■ READING TEXT:
▼▼▼
Yes, though this would very much depend on the UFH system itself. If it was a close spaced spiral in a slab, it would probably be fine. But if it was the up/down pattern in a thin overlay system it woukd be a problem. 

 

I do wonder how quick HPs can ramp temps up and down.  If the temp ramped up to rad target and the UFH loops shut down, then the temp ramps down and the ufh opens up whilst the rads remain open all the time. That would be a possible solution. 

[JohnMo]

1 hour ago, Beelbeebub said:

do wonder how quick HPs can ramp temps up

6kW heat pump into UFH system.

 

5.5 hrs of data. 6 degs outside. 4 degs rise in flow temperature.

 

 

If you have a mixed system you need the UFH on all the time, if it's on a mixer the floor temp stabilises and the hot water flow inlet to system stays low, as does the out flow, so allows radiator flow temp to increase to required level. Faffing about with on off cycles just stops that process. Floor temperature requires most the flow. Gas boiler just throws out lots of kWs to compensate, heat pump cannot do that.
▲▲▲
■ INPUT MATERIAL:
▼▼▼
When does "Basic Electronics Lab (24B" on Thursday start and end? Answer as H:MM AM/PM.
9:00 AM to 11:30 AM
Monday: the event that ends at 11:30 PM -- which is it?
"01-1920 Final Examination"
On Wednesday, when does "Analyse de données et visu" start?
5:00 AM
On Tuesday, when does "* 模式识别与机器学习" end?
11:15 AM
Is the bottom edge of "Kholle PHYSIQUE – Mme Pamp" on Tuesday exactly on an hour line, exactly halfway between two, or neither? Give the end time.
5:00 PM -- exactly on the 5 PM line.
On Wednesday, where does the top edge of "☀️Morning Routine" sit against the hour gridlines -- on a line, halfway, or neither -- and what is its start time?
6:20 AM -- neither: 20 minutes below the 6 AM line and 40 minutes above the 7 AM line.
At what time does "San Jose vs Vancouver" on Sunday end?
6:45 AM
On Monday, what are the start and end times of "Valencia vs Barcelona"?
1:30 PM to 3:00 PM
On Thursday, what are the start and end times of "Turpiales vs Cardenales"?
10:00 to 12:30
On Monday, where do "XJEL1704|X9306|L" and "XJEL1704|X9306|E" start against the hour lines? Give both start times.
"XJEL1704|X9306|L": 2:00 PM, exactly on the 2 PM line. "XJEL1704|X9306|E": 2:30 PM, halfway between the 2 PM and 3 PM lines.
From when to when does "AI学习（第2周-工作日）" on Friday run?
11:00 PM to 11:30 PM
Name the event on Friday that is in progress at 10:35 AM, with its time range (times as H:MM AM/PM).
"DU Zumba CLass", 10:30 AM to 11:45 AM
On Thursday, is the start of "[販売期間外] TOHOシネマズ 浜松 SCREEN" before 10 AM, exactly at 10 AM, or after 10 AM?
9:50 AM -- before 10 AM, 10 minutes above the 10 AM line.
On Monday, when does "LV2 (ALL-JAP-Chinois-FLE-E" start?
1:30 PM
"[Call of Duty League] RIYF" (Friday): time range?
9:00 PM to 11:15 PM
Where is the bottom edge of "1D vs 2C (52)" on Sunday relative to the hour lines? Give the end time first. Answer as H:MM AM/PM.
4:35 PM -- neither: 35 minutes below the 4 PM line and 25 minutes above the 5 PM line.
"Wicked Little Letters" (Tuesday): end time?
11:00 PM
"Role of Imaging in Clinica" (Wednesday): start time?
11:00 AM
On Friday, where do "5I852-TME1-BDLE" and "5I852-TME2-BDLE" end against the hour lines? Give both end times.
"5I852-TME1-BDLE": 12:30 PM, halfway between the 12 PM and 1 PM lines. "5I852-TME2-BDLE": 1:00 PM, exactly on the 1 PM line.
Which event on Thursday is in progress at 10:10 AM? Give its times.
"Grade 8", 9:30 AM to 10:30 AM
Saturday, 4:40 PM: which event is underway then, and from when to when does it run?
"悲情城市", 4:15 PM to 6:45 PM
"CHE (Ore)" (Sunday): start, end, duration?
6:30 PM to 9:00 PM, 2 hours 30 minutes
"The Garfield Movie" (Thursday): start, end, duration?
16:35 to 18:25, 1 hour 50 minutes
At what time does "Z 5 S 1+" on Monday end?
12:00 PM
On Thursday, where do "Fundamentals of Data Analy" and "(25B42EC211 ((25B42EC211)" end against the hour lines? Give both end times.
▲▲▲
■ EXERCISES:
(a) Please set down, word for word, the lines of the records starting with the line that contains "(Tuesday): end time?" and going on through the last line of the records.
(b) Continue the forum discussion about running underfloor heating and radiators from a heat pump, picking up after its last sentence.

■ IN RESPONSE:
(a)
"Wicked Little Letters" (Tuesday): end time?
11:00 PM
"Role of Imaging in Clinica" (Wednesday): start time?
11:00 AM
On Friday, where do "5I852-TME1-BDLE" and "5I852-TME2-BDLE" end against the hour lines? Give both end times.
"5I852-TME1-BDLE": 12:30 PM, halfway between the 12 PM and 1 PM lines. "5I852-TME2-BDLE": 1:00 PM, exactly on the 1 PM line.
Which event on Thursday is in progress at 10:10 AM? Give its times.
"Grade 8", 9:30 AM to 10:30 AM
Saturday, 4:40 PM: which event is underway then, and from when to when does it run?
"悲情城市", 4:15 PM to 6:45 PM
"CHE (Ore)" (Sunday): start, end, duration?
6:30 PM to 9:00 PM, 2 hours 30 minutes
"The Garfield Movie" (Thursday): start, end, duration?
16:35 to 18:25, 1 hour 50 minutes
At what time does "Z 5 S 1+" on Monday end?
12:00 PM
On Thursday, where do "Fundamentals of Data Analy" and "(25B42EC211 ((25B42EC211)" end against the hour lines? Give both end times.

(b)
 

 

[Beelbeebub]

One of the big issues with HPs is hot water. Specifically the tank needed as they cannot provide instantaneous hot water so require a cylinder.

If there isn't an existing cylinder, fitting one requires extra cost (around 1k for a 150l cylinder plus labour ), space (at least 150l!), disruption and time.

 

Say £1500 in materials plus labour.

I had a look at battery storage as an alternative though experiment. (stop me if I've corked up the maths)

A 150l cylinder stores about 10kwh of energy (4.2kj x {65-10} x 150 /3600)

 

So a 10kwh battery would have roughly the same DHW capacity.

 

A 10kwh battery is around £2500 (a fox ess home battery)

 

A 13kw stiebel eltron instantaneous water heater is around £400.  So say £3k for a battery DHW solution equivilent to a 150l cylinder.

 

A 300l equivilent woukd cost about £5,500 (vs maybe £1,500)

 

So the batteries cost more.... But you could combine it with a small inverter it could provide home electricity storage to help lower bills by time shifting cheap electricity so your HP (and house) could use more cheap rate electricity from a tariff like Octopus Cosy. 

 

Given the cheap HP rates are about half normal ie about 2x gas prices it should make being cheaper than gas very easy whilst making the install much easier and quicker

 

We just need batteries to come down a tiny bit more.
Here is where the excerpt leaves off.